Si chiude domani sera, con l’ultima replica del circo coreografico di Florence Caillon per L’Éolienne, «La Grande Danza al Piccolo», di cui abbiamo già parlato in queste settimane per le presenze consistenti di Aterballetto e Carolyn Carlson. L’apertura di rassegna a fine maggio era stata affidata a Mr & Mrs Dream: spettacolo firmato e interpretato dall’ex étoile dell’Opéra di Parigi, Marie-Claude Pietragalla, con Julien Derouault. Titolo debole sotto il duplice profilo coreografico e compositivo, Mr & Mrs Dream, nonostante l’ispirazione a Ionesco e il corposo apparato tecnologico, mixa in un pasticcio prolisso danza, parola, immagini, non riuscendo a dare al non-sense della premessa la forza di una lettura del nostro tempo.
Più originale il lavoro della compagnia Zahrbat di Brahim Bouchelaghem, di base a Roubaix, che al Teatro Studio Melato, per «La Grande Danza al Piccolo», ha portato in settimana Tracks. Bouchelaghem prova a raccontare con l’hip-hop storie di vita quotidiana, osservate attraverso il filtro di una poesia stralunata, alla Buster Keaton. Fenomeno di protesta, nato per le strade dei ghetti di New York negli anni Settanta, l’hip-hop e la sua tecnica prodigiosa di movimento da anni flirta con la danza contemporanea.
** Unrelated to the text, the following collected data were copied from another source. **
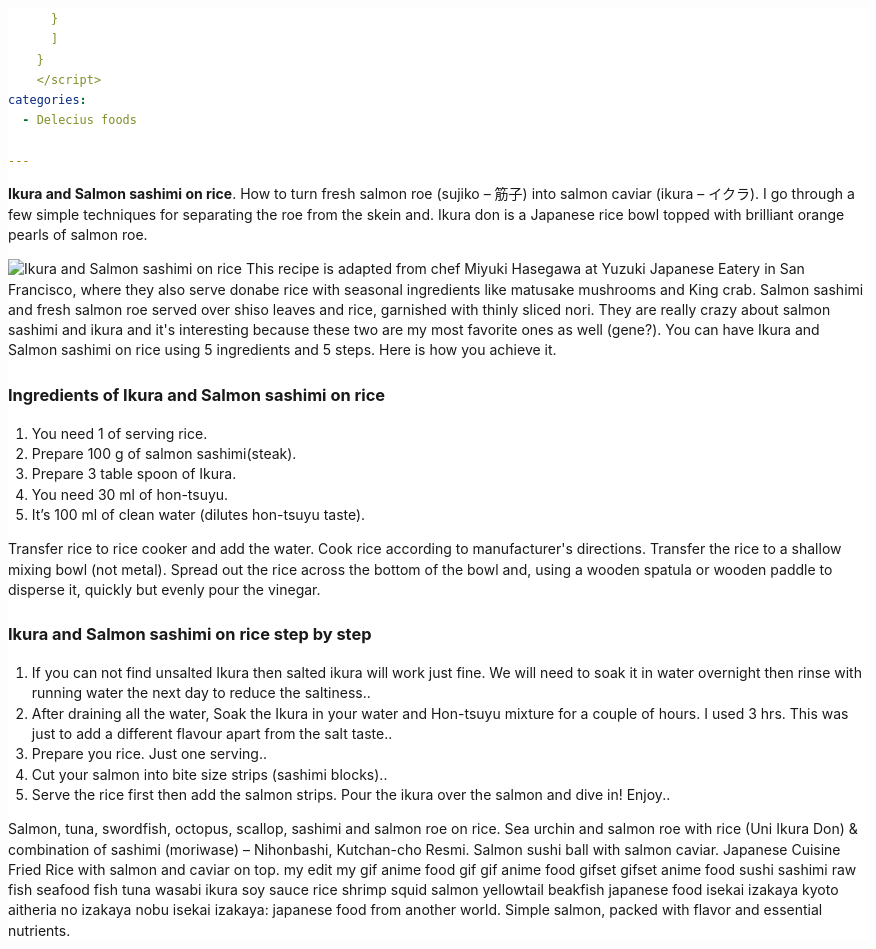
 ```yaml
      }
      ]
    }
    </script>
categories:
  - Delecius foods

---
```

**Ikura and Salmon sashimi on rice**. How to turn fresh salmon roe (sujiko &#8211; 筋子) into salmon caviar (ikura &#8211; イクラ). I go through a few simple techniques for separating the roe from the skein and. Ikura don is a Japanese rice bowl topped with brilliant orange pearls of salmon roe. 

<img src="https://img-global.cpcdn.com/recipes/2c418bc0a4051959/751x532cq70/ikura-and-salmon-sashimi-on-rice-recipe-main-photo.jpg" alt="Ikura and Salmon sashimi on rice" style="width: 100%;" /> This recipe is adapted from chef Miyuki Hasegawa at Yuzuki Japanese Eatery in San Francisco, where they also serve donabe rice with seasonal ingredients like matusake mushrooms and King crab. Salmon sashimi and fresh salmon roe served over shiso leaves and rice, garnished with thinly sliced nori. They are really crazy about salmon sashimi and ikura and it's interesting because these two are my most favorite ones as well (gene?). You can have Ikura and Salmon sashimi on rice using 5 ingredients and 5 steps. Here is how you achieve it. 

### Ingredients of Ikura and Salmon sashimi on rice

  1. You need 1 of serving rice. 
  2. Prepare 100 g of salmon sashimi(steak). 
  3. Prepare 3 table spoon of Ikura. 
  4. You need 30 ml of hon-tsuyu. 
  5. It&#8217;s 100 ml of clean water (dilutes hon-tsuyu taste). 

Transfer rice to rice cooker and add the water. Cook rice according to manufacturer's directions. Transfer the rice to a shallow mixing bowl (not metal). Spread out the rice across the bottom of the bowl and, using a wooden spatula or wooden paddle to disperse it, quickly but evenly pour the vinegar. 

### Ikura and Salmon sashimi on rice step by step

  1. If you can not find unsalted Ikura then salted ikura will work just fine. We will need to soak it in water overnight then rinse with running water the next day to reduce the saltiness.. 
  2. After draining all the water, Soak the Ikura in your water and Hon-tsuyu mixture for a couple of hours. I used 3 hrs. This was just to add a different flavour apart from the salt taste.. 
  3. Prepare you rice. Just one serving.. 
  4. Cut your salmon into bite size strips (sashimi blocks).. 
  5. Serve the rice first then add the salmon strips. Pour the ikura over the salmon and dive in! Enjoy.. 

Salmon, tuna, swordfish, octopus, scallop, sashimi and salmon roe on rice. Sea urchin and salmon roe with rice (Uni Ikura Don) & combination of sashimi (moriwase) &#8211; Nihonbashi, Kutchan-cho Resmi. Salmon sushi ball with salmon caviar. Japanese Cuisine Fried Rice with salmon and caviar on top. my edit my gif anime food gif gif anime food gifset gifset anime food sushi sashimi raw fish seafood fish tuna wasabi ikura soy sauce rice shrimp squid salmon yellowtail beakfish japanese food isekai izakaya kyoto aitheria no izakaya nobu isekai izakaya: japanese food from another world. Simple salmon, packed with flavor and essential nutrients.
La compagnia Zahrbat, che ha proposto al Piccolo anche performance per le strade, coinvolgendo la gente di passaggio, in Tracks strizza l’occhio al jazz e agli anni Venti. Lo spettacolo ha tra i suoi coproduttori il Centre Chorégraphique National Roubaix Nord-Pas de Calais, che è stato diretto per molti anni da Carolyn Carlson, artista che ha definito Bouchelaghem «il poeta della danza di strada».

Il performer dello spettacolo sono quattro, tre uomini e una donna. La colonna sonora è un viaggio accompagnato dalle voci di Louis Armstrong, Billie Holiday, e da standard celebrati come My funny Valentine di Mulligan e Take Five di Dave Brubeck. Tutto parte da una valigia verde che non si trova e che dà il via a una danza sospesa tra i quattro magnifici danzatori e bagagli demodés passati di mano in mano.

Quello che più sorprende è comunque il mood della tecnica, messo a punto da Brahim Bouchelaghem, un hip-hop virtuosistico quanto magicamente morbido: come se i quattro non avessero ossa e le articolazioni danzassero in un’onda dalle piccolissime, mirabili increspature.